Toko tersebut diterangi dengan penerangan seadanya di bagian depan, dengan plang bertuliskan Gerard's yang dihias dengan ornamen-ornamen keju terpampang di atas pintu masuk. Dari luar, semua orang bisa melihat keadaan di bagian dalam melalui dinding-dinding kacanya yang kusam. Benar-benar sepi mengalahkan sunyinya pemakaman. Tak ada toko lain di alun-alun yang sesunyi itu. Aku mendorong pintu dan sebuah bel bergemerencing.

Bukannya disambut dengan bau keju, hidungku justru mengendus aroma lain yang lebih menyenangkan. Aroma cokelat. Entah asalnya dari mana, tetapi kuyakin dari pintu masuk—karena aroma itu berakhir begitu aku melangkah lebih jauh ke dalam. Kini yang terhirup adalah bau toko keju yang sesungguhnya.

Toko ini tidaklah luas, dengan kotak-kotak kaca yang disusun membentuk huruf U. Tidak semua kotak kaca itu terisi, bahkan beberapanya malah berselimut debu. Pada bagian kiri dan kanan dinding, terdapat rak-rak yang diisi dengan beberapa makanan olahan keju, yang dikemas dengan apik namun kurang menarik. Aku mendekati meja kasir dan kembali melihat-lihat. Lampu gantung di toko ini masih berfungsi dengan baik tetapi amat kolot.

Seorang pria berkepala ubanan muncul dari pintu belakang, kemudian melangkah mendekat. Di lengannya tersampir selembar kain lap bersih. Senyuman mencekah lebar di wajahnya saat melihatku. Dia kelihatan baik.

"Apa yang gadis cantik ingin beli di tokoku ini?" tanyanya sambil menatapku.

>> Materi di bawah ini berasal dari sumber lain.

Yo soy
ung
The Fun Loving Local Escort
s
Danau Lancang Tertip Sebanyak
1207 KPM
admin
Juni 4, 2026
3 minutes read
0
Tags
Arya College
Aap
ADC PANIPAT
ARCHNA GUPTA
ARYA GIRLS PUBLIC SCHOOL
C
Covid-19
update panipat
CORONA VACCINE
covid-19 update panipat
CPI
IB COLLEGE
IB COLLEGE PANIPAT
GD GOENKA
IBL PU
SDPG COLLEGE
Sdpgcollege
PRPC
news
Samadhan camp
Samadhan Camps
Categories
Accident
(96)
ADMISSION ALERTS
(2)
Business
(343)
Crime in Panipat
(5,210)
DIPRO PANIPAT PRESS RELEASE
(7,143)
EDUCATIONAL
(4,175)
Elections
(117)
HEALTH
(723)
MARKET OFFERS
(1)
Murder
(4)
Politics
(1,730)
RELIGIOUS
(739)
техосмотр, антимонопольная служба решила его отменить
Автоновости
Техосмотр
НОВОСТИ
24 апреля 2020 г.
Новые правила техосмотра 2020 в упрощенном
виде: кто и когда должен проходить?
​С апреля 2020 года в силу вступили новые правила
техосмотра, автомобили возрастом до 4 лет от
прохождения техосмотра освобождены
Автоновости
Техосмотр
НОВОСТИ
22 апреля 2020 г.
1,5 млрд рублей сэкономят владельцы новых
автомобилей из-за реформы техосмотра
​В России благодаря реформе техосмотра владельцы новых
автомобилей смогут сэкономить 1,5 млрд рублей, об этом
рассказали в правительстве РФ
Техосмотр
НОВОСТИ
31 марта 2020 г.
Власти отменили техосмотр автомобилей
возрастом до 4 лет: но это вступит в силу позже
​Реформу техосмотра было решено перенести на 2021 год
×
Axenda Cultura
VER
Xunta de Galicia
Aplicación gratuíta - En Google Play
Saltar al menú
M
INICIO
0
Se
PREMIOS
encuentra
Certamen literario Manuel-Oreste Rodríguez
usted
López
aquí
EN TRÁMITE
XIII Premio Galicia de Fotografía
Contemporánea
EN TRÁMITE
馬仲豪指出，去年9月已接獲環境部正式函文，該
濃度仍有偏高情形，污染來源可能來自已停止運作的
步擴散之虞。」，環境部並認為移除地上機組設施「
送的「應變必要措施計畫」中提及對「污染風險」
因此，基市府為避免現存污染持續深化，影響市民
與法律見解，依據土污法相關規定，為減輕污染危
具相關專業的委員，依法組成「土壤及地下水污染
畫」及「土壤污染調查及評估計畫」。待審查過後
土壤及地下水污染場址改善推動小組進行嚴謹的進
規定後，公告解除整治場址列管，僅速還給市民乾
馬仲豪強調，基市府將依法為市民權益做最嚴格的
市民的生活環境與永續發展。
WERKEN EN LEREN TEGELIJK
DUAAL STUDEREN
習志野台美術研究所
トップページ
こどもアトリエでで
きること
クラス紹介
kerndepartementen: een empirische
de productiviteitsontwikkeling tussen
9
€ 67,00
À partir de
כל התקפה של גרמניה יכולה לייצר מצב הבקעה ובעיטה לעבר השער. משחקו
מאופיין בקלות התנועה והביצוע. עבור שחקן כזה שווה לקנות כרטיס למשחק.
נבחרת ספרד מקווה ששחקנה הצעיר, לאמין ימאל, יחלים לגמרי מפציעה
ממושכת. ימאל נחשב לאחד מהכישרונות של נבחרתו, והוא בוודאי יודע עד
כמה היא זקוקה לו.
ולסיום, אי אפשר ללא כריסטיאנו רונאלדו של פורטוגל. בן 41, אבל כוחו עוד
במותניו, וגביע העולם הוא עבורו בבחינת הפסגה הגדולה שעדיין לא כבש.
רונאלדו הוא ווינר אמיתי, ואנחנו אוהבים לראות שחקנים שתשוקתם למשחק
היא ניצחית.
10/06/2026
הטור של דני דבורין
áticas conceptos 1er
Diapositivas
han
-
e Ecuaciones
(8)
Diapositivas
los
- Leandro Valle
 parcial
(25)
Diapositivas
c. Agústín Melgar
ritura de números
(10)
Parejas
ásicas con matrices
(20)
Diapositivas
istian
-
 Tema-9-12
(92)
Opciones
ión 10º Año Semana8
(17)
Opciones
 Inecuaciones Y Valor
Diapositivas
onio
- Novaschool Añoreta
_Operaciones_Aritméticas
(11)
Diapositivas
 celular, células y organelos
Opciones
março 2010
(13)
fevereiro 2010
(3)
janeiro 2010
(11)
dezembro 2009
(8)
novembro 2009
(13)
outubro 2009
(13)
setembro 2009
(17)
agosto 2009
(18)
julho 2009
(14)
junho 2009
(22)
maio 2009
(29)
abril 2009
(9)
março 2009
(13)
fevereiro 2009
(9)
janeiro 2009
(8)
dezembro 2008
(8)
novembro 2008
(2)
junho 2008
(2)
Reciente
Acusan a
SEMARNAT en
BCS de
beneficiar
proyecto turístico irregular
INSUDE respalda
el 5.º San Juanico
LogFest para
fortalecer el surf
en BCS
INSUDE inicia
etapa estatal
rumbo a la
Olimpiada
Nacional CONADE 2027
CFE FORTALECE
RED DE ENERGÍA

Nada bicaranya amat ramah.

"Oh, aku datang kemari bukan untuk membeli sesuatu," jawabku seraya mengeluarkan selembar kertas dari dalam tas. Kusodorkan benda itu padanya. "Aku hanya ingin Anda mengisi kertas ini."

Pria itu mengamati kertas di tangannya dengan kening mengerut. Sekejap kemudian ia kembali memandangku, dan kupikir ia akan mengataiku penipu—seperti yang dilakukan para penyewa bangunan yang kudatangi sebelumnya. Namun ternyata dugaanku salah.

"Martijn! Martijn! Kemarilah!" serunya. Ia memiringkan kepala, memandang ke belakangku. Otomatis aku menoleh mengikuti arah pandangnya, dan tahulah aku mengapa pintu masuk toko ini berbau cokelat.

Dari balik kotak kaca sebelah kiri di dekat pintu masuk, muncul seorang lelaki muda dengan rambut cokelat bergelombang. Ia berjalan mendekat sambil membersihkan kedua tangan dengan kain lap. Jantungku tiba-tiba berdentum-dentum bak pengeras suara bervolume tinggi. Terutama ketika aroma cokelat dari tubuhnya menguar menguasai udara di sekitarku.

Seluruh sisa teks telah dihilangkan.